Doesn't sound like much of a pushover. Remember, he received 185,959 votes when he won the District 1 seat. Granted, that was a presidential election year, but it also was just one of four districts in the state.
Hope the GOP's pockets are as bottomless as its detractors insist they are. Club for Growth and all those TEA Party groups who insisted Cochran was too liberal to serve aren't likely to be seen in Mississippi for some time. There are 49 other states to ravage.
And that unity Childers is talking about? McDaniel certainly isn't helping party Chairman Joe Nosef put the fractured party back together.
McDaniel hasn't even acknowledged he lost and he is threatening to mount a legal challenge to the black crossover voters, a challenge that could last perilously close to the November general election.

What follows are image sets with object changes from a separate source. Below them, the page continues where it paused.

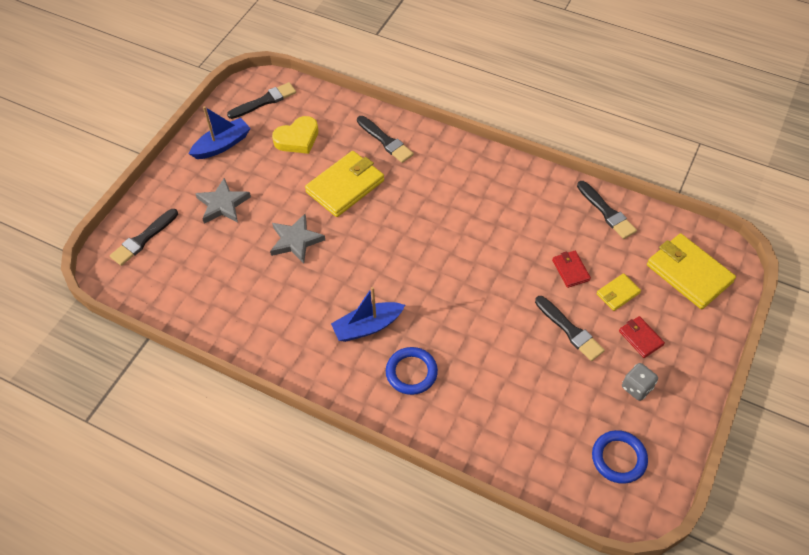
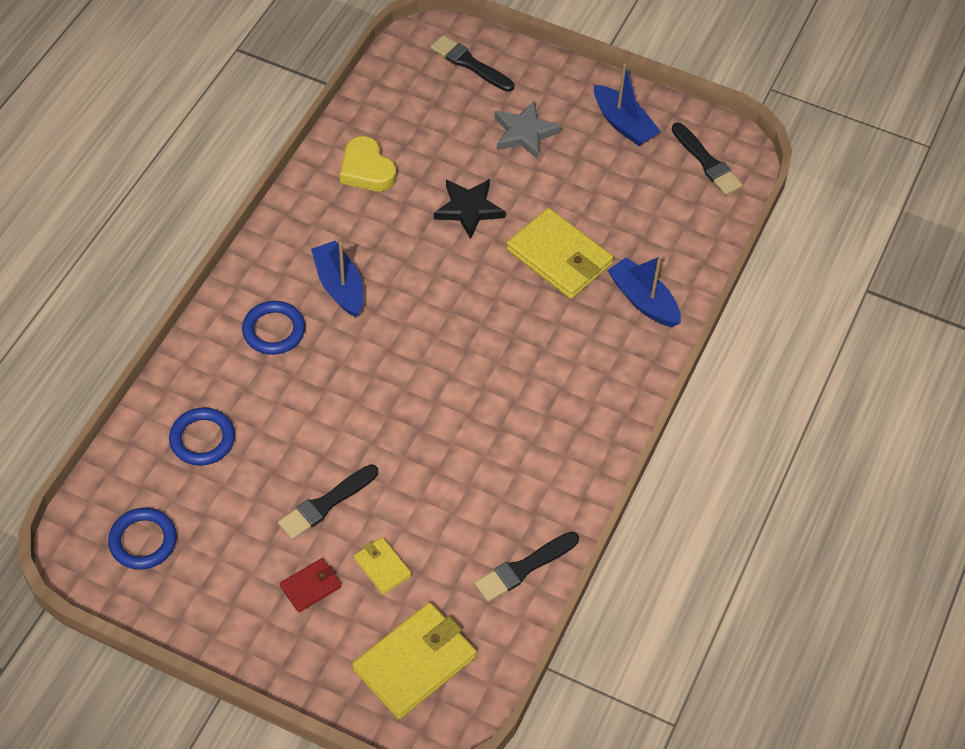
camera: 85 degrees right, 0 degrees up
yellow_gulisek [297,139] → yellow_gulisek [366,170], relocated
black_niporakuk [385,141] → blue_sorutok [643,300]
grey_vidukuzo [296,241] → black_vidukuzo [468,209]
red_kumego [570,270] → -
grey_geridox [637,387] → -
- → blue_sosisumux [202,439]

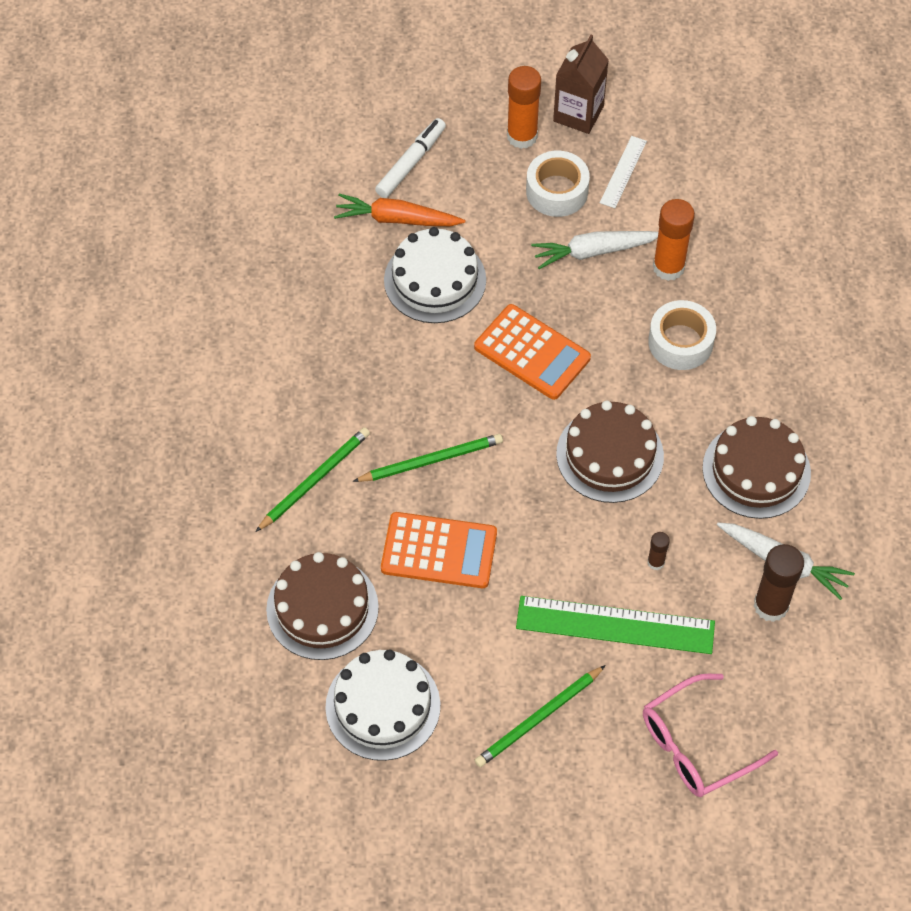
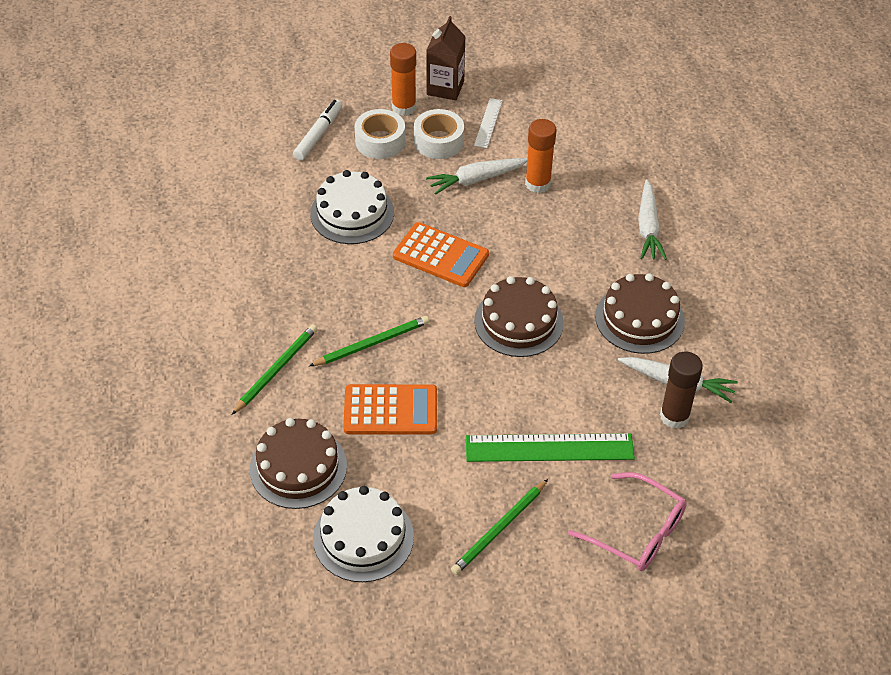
camera: 10 degrees left, 10 degrees down
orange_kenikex [396,219] → -
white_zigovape [680,342] → white_zigovape [380,141], relocated
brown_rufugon [656,562] → -
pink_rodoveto [696,745] → pink_rodoveto [637,532], 105 degrees counterclockwise
- → white_kenikex [648,228]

"It is our fight, conservatives, if necessary for years, if necessary, alone," he said in his non-concession speech Tuesday in Hattiesburg.
And it's not just McDaniel.
Richard Viguerie, a conservative activist, author and sometime candidate for decades, said the Mississippi race should put the rest of the GOP moderates in the country on notice.
"I'm still exceedingly optimistic that long term, conservatives are going to prevail," he said. "I'm from Texas and we still talk about 'Remember the Alamo.' Conservatives now for years to come will remember Mississippi."
Exacting a price
He said the establishment will pay a price, too.
"You have to wonder how long the party can survive when the leadership is at war with its base and the base is outraged," he said. "These are establishment politicians who are not accustomed to spending the year before a primary back home working and raising massive amounts of money. Every one of them is going to have to do that now. Every one is going to have to give up six months, 12 months of their life campaigning back at home."
That doesn't sound like the "life after June 24" Nosef had envisioned just days before the runoff.
In a pre-election email, he reminded Republicans, "We can't have our principles enacted into conservative policies unless we are in office. And we can't get into office unless we win elections.
"Finally, we cannot win elections unless we remain unified."
But there isn't much incentive for outside forces that wreaked havoc in Mississippi to unify with anyone but their accountants.
Jenny Beth Martin of the Tea Party Patriots is just one example. Her salary for running the Patriots and its political action committee is $450,000 a year. And her group and FreedomWorks, the Senate Conservatives Fund and the Club for Growth are big-money operations able to reward friends and family handsomely for their work and expertise.
"This experience only brings into focus that our fight is with an elitist, ruling class that will do anything to hold onto power," Martin wrote in an email. "We're not backing down from fighting for the conservative principles that allow people to pursue their American Dreams."
In Mississippi, the one person who could start the healing has yet to take a step in that direction.
Wednesday evening, McDaniel issued a statement that kept the prospect of a drawn-out challenge alive.
"In the coming days, our team will look into the irregularities to determine whether a challenge is warranted," he said. "After we've examined the data, we will make a decision about whether and how to proceed."